Después él dio media vuelta e inició el regreso sin decir una palabra. Nora le seguía. Todo ello parecía tan irreal como si fuera un sueño.

Ahora Dag se detuvo y le alargó la mano, pero ella seguía sin mirarle a la cara. Durante todo el camino hacia puente no se dirigieron la palabra. ¿Qué podían decirse? El nombre estaba allí. Era solamente un hecho. Alguien había tenido que estar en aquel lugar, debajo del puente, y haber escrito ese nombre. ¿Cuándo? ¿Por qué? Era el único que había y no tenía fecha.

El claro de luna se extendía sobre ellos. Desde arriba el agua relucía saltarina. Pero allá abajo, debajo del puente todo estaba oscuro.

En silencio montaron en sus bicicletas y continuaron hasta casa.

El camino corría delante de ellos como una cinta plateada.

De pronto oyeron un sonido jadeante detrás de las bicicletas. Nora aceleró la marcha y alcanzó a Dag, que se había adelantado un poco. Parecía como si hubiera oído el ruido. Ahora sonaba más lejos. Se había alejado. Nora volvió a acelerar la marcha y Dag se puso a la par con ella.

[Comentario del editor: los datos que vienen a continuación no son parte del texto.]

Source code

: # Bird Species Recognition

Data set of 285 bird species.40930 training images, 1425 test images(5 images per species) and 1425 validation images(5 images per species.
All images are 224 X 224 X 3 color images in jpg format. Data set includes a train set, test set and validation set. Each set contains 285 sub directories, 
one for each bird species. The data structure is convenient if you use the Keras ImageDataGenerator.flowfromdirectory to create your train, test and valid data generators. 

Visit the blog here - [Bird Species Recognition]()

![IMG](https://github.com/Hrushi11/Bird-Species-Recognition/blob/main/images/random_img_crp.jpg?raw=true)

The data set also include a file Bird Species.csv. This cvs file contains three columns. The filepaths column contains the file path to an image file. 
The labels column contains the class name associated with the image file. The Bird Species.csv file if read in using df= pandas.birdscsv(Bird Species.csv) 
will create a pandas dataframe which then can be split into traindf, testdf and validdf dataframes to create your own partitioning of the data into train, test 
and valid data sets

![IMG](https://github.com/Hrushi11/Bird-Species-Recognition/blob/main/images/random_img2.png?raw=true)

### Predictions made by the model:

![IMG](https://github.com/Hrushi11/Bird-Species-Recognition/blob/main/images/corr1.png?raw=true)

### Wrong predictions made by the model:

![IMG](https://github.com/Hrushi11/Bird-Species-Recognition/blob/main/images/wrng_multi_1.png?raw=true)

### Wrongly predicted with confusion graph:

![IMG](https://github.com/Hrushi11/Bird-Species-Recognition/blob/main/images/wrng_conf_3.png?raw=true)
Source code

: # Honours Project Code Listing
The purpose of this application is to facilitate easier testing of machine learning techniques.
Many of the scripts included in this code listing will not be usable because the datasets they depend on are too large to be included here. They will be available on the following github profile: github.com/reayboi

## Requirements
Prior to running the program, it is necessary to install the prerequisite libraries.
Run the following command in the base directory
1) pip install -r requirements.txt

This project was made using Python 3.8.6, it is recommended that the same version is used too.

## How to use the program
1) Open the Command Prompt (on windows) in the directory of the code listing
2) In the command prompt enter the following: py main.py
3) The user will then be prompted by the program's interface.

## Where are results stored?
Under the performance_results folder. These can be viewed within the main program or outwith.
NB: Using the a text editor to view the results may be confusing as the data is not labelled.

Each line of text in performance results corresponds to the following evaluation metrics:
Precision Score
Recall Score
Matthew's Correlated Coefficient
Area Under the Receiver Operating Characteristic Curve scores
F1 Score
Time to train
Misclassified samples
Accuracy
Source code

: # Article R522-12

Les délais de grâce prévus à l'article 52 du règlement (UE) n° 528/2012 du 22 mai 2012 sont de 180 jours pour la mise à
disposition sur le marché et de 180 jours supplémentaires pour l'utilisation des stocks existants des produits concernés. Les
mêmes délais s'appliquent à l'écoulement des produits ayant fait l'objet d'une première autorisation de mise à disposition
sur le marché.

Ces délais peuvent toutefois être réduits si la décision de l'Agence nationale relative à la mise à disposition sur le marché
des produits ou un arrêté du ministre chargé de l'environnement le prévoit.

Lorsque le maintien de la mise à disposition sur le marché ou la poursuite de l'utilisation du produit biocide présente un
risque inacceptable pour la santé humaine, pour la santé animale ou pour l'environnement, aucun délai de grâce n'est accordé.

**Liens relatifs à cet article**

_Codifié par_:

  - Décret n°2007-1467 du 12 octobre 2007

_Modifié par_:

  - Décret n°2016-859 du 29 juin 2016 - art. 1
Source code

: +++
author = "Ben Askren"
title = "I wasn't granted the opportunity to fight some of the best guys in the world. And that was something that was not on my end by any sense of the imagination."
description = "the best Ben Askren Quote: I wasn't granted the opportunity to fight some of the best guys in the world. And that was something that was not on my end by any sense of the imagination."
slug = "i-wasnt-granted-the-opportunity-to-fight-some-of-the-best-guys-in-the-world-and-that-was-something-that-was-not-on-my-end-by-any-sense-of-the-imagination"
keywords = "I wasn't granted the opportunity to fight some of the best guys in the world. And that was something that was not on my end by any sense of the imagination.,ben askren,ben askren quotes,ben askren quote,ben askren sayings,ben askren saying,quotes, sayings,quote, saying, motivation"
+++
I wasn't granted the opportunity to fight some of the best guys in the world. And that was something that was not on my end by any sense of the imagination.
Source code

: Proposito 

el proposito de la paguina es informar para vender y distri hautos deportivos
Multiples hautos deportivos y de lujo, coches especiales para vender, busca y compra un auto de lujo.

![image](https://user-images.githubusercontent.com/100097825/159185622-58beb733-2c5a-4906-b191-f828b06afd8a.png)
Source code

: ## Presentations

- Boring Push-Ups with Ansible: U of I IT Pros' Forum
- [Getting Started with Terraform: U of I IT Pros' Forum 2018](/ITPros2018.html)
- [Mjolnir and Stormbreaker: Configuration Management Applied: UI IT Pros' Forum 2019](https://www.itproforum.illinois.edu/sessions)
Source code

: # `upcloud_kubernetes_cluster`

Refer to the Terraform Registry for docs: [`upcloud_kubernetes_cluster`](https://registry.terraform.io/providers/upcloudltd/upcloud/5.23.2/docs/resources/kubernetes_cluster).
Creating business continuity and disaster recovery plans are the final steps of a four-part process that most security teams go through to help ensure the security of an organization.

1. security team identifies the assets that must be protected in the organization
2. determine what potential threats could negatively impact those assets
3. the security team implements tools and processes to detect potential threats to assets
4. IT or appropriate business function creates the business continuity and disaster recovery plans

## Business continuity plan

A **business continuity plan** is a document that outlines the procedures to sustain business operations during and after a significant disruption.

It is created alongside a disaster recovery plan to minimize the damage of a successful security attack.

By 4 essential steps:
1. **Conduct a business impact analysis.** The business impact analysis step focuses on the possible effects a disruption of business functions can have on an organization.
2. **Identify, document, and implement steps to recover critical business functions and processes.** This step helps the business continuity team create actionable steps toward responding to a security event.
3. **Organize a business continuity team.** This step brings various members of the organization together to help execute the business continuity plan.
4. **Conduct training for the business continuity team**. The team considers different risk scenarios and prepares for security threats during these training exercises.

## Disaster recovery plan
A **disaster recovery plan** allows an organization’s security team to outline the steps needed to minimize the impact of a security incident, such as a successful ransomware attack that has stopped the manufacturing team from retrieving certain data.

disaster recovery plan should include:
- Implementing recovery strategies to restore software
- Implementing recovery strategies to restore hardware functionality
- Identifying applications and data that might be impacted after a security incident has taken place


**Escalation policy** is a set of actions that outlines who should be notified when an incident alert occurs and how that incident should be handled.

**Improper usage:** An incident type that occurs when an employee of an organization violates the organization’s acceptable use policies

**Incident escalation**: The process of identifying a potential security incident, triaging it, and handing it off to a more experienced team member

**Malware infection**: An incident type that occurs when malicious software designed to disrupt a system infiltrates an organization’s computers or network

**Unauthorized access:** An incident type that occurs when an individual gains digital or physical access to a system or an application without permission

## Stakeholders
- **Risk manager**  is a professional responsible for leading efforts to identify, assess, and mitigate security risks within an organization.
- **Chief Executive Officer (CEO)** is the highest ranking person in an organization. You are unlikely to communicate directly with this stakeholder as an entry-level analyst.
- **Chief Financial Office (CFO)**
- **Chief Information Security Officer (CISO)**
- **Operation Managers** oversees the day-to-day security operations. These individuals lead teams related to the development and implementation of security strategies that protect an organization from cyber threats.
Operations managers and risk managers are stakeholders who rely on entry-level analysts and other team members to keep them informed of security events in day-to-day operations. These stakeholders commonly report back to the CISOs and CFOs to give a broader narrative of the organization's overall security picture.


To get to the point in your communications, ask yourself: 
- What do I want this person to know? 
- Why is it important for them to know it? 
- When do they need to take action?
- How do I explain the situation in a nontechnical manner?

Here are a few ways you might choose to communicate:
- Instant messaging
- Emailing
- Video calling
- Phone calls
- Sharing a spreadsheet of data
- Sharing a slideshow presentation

Continuaron un rato en silencio. El ruido se aproximaba. Se trataba de un verdadero resoplido. Pero Dag parecía no darse cuenta.

Nora trató de correr todavía más aprisa.

Pero, de pronto, Dag frenó repentinamente. Nora se tambaleó y estuvo a punto de chocar con él.

Nora vio como una sombra negra que corría junto a las bicicletas.

Se oyó un ladrido sonoro. Y la sombra se lanzó sobre Dag. Era Ludde que había regresado.